The Dodd-Frank financial reform bill, which was signed into law last summer, introduced the Volcker Rule to ban proprietary activity by deposit-taking institutions. Merrill Lynch was acquired by Bank of America in January 2009.
The Financial Stability Oversight Council, a body established by the Dodd-Frank Act to provide comprehensive monitoring of the US financial system, released guidelines on the implementation of the Volcker Rule on 18 January 2011. Bank of America Merrill Lynch is one of a number of firms that are reported to have take steps to wind down or adapt their proprietary desks ahead of the Volcker Rule along with Goldman Sachs, J.P. Morgan and Morgan Stanley.

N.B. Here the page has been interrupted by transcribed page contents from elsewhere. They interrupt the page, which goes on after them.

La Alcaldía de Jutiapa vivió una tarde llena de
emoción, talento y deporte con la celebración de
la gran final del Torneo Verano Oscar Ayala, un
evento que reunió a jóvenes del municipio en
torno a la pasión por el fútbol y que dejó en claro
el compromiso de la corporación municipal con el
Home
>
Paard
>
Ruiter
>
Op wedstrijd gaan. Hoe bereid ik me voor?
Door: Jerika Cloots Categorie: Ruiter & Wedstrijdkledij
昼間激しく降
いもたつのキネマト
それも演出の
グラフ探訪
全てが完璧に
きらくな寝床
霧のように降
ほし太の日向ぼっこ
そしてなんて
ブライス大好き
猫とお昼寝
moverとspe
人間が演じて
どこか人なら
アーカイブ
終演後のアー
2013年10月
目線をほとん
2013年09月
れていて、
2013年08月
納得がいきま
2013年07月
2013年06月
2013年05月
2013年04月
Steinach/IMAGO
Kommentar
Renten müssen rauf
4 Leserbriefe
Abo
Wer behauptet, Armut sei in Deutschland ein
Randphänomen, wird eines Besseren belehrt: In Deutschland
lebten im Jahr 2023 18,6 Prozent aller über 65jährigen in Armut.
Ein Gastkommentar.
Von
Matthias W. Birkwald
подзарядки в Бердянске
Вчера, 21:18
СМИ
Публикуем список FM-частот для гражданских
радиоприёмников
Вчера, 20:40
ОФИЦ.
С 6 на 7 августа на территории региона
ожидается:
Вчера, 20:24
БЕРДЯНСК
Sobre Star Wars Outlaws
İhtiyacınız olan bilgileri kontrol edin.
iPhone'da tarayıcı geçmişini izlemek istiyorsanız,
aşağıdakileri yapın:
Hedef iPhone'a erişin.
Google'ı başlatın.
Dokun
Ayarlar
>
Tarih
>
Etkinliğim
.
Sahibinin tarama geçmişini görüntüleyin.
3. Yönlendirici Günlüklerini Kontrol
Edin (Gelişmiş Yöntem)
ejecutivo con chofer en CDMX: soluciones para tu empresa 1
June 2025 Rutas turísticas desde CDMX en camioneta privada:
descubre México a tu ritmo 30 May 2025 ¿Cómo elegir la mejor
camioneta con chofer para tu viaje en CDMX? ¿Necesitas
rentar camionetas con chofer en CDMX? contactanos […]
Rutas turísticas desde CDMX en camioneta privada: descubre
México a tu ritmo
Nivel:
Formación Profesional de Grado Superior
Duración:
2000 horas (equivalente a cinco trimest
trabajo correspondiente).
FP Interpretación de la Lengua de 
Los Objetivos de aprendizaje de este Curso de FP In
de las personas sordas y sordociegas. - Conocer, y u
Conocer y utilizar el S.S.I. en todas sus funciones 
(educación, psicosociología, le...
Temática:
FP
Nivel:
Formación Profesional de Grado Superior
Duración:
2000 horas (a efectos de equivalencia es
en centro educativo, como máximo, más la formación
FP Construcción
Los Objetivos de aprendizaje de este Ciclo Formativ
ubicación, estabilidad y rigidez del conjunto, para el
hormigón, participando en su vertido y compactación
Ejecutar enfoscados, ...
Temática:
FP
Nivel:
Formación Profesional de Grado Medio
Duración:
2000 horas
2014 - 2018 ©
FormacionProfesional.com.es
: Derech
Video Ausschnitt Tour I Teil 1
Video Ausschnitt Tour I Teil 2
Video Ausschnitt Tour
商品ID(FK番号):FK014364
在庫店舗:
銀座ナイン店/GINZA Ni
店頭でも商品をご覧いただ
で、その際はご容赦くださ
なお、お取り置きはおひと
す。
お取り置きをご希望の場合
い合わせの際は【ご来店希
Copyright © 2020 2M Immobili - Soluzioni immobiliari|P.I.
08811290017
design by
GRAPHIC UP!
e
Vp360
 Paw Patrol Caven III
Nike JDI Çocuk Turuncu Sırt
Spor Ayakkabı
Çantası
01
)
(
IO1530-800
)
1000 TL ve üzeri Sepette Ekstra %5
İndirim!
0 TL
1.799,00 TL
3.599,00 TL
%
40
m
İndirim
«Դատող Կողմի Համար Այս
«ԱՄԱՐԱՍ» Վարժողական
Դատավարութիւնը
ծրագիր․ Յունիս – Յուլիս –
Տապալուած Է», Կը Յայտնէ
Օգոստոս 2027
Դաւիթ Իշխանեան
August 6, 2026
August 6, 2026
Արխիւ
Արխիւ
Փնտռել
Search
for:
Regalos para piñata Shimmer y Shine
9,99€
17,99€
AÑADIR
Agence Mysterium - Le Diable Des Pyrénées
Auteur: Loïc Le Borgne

The SEC charge also relates to undisclosed commission payments charged by Merrill Lynch between 2002 and 2007 to institutional and high-net worth individuals. While the bank claimed it would only charge a commission for execution, the SEC found that the bank levied undisclosed fees at higher or lower than the price at which a trade was actually executed.
“Charging these undisclosed mark-ups and mark-downs was improper and contrary to Merrill’s agreements with its customers,” said Robert B. Kaplan, co-chief of the SEC’s asset management unit. “Brokers must act honestly and transparently when charging fees to their customers. There is no place in our markets for charging investors undisclosed trading fees.”
Merrill Lynch did not admit or deny the SEC's findings, but the regulator did take into account remedial actions taken by the firm after it was acquired by Bank of America.